------ Source passage
S B Uniformly Distributed Load - Solve for R

\(\large{ R = V_{max} = \frac{w \; L}{2}  }\)

load per unit length, w
span length, L

 

S B Uniformly Distributed Load - Solve for Vx

\(\large{ V_x =  w  \; \left(   \frac{L}{2}  - x    \right)     }\)

load per unit length, w
span length, L
distance from reaction, x

S B Uniformly Distributed Load - Solve for Mmax

\(\large{ M_{max} \; \left(at \;center \right) =  \frac{w \; L^2}{8}  }\)

load per unit length, w
span length, L

S B Uniformly Distributed Load - Solve for Mx

\(\large{ M_x =  \frac{w \; x}{2} \;  \left(   L  - x    \right)   }\)

load per unit length, w
distance from reaction, x
span length, L

S B Uniformly Distributed Load - Solve for Δmax

\(\large{ \Delta_{max} \; \left(at \;center \right) =  \frac{5 \;w \;L^4}{384\; \lambda \;I}  }\)
------------
To be done »
1. Which lines of the records contain the word "other"? Extract each one.
2. Can you continue the passage on uniformly distributed loads on a simple beam, starting right after its last line?
------ Records for this task
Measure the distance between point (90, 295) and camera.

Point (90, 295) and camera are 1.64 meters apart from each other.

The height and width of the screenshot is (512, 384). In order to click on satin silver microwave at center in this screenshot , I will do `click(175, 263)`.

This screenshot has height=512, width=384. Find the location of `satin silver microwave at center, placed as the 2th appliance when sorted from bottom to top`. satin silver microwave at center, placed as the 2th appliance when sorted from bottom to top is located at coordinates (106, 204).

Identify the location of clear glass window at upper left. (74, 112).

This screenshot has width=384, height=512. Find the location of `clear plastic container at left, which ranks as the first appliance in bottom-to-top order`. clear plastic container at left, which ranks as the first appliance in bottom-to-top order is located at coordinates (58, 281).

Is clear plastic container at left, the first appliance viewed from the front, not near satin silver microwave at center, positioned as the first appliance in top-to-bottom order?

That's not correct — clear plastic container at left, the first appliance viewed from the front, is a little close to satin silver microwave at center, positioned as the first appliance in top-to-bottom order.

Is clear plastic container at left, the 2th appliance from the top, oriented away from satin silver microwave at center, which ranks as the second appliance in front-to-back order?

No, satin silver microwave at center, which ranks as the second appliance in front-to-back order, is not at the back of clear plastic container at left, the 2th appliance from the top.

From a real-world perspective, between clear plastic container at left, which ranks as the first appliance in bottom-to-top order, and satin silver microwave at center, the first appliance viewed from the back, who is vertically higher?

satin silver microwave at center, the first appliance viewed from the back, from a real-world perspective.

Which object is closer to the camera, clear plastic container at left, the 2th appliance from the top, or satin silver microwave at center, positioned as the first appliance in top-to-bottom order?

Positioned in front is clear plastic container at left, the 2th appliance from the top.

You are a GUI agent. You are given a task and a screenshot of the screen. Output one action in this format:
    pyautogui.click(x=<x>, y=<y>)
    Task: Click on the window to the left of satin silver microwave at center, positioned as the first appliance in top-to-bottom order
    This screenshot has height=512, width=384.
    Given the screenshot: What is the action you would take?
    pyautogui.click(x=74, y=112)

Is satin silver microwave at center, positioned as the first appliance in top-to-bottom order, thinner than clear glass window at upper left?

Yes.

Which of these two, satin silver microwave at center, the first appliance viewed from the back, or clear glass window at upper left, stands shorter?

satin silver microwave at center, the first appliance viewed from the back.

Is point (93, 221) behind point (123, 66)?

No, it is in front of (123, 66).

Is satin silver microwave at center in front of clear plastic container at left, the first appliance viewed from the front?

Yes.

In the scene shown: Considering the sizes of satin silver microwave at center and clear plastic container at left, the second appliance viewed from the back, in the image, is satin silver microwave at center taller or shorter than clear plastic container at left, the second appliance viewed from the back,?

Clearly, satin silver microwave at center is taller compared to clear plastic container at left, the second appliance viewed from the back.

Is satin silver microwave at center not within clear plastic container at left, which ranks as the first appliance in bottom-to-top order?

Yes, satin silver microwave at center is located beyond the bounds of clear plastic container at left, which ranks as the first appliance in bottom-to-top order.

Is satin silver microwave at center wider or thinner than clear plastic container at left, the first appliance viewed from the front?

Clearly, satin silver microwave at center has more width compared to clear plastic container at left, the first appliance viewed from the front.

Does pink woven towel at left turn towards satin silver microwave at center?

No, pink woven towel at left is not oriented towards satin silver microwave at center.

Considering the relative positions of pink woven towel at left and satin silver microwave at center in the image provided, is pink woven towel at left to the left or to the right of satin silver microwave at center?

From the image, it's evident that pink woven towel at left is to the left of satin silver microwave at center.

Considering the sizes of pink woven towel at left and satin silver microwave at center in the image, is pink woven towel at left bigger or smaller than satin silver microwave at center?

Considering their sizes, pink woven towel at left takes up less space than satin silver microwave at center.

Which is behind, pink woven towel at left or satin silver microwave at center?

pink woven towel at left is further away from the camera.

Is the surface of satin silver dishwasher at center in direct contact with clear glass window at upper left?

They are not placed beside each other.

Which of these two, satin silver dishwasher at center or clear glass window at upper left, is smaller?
------------
Responses »
1.
Point (90, 295) and camera are 1.64 meters apart from each other.
They are not placed beside each other.

2.
load per unit length, w
span length, L
modulus of elasticity, λ
second moment of area, I

S B Uniformly Distributed Load - Solve for Δx

\(\large{ \Delta_x = \frac{w\; x}{24\; \lambda \;I}  \; \left(   L^3 - 2\;L\;x^2 + x^3    \right)  }\)

load per unit length, w
distance from reaction, x
modulus of elasticity, λ
second moment of area, I
span length, L

Symbol English Metric
\( R \) = reaction load at bearing point \(lbf\) \(N\)
\( V \) = maximum shear force \(lbf\) \(N\)
\( M \) = maximum bending moment \(lbf-in\) \(N-mm\)
\( \Delta \) = deflection or deformation \(in\) \(mm\)
\( w \) = load per unit length \(lbf\;/\;in\) \(N\;/\;m\)
\( L \) = span length of the bending member \(in\) \(mm\)
\( x \) = horizontal distance from reaction to point on beam \(in\) \(mm\)
\( \lambda  \)   (Greek symbol lambda) = modulus of elasticity \(lbf\;/\;in^2\) \(Pa\)
\( I \) = second moment of area (moment of inertia) \(in^4\) \(mm^4\)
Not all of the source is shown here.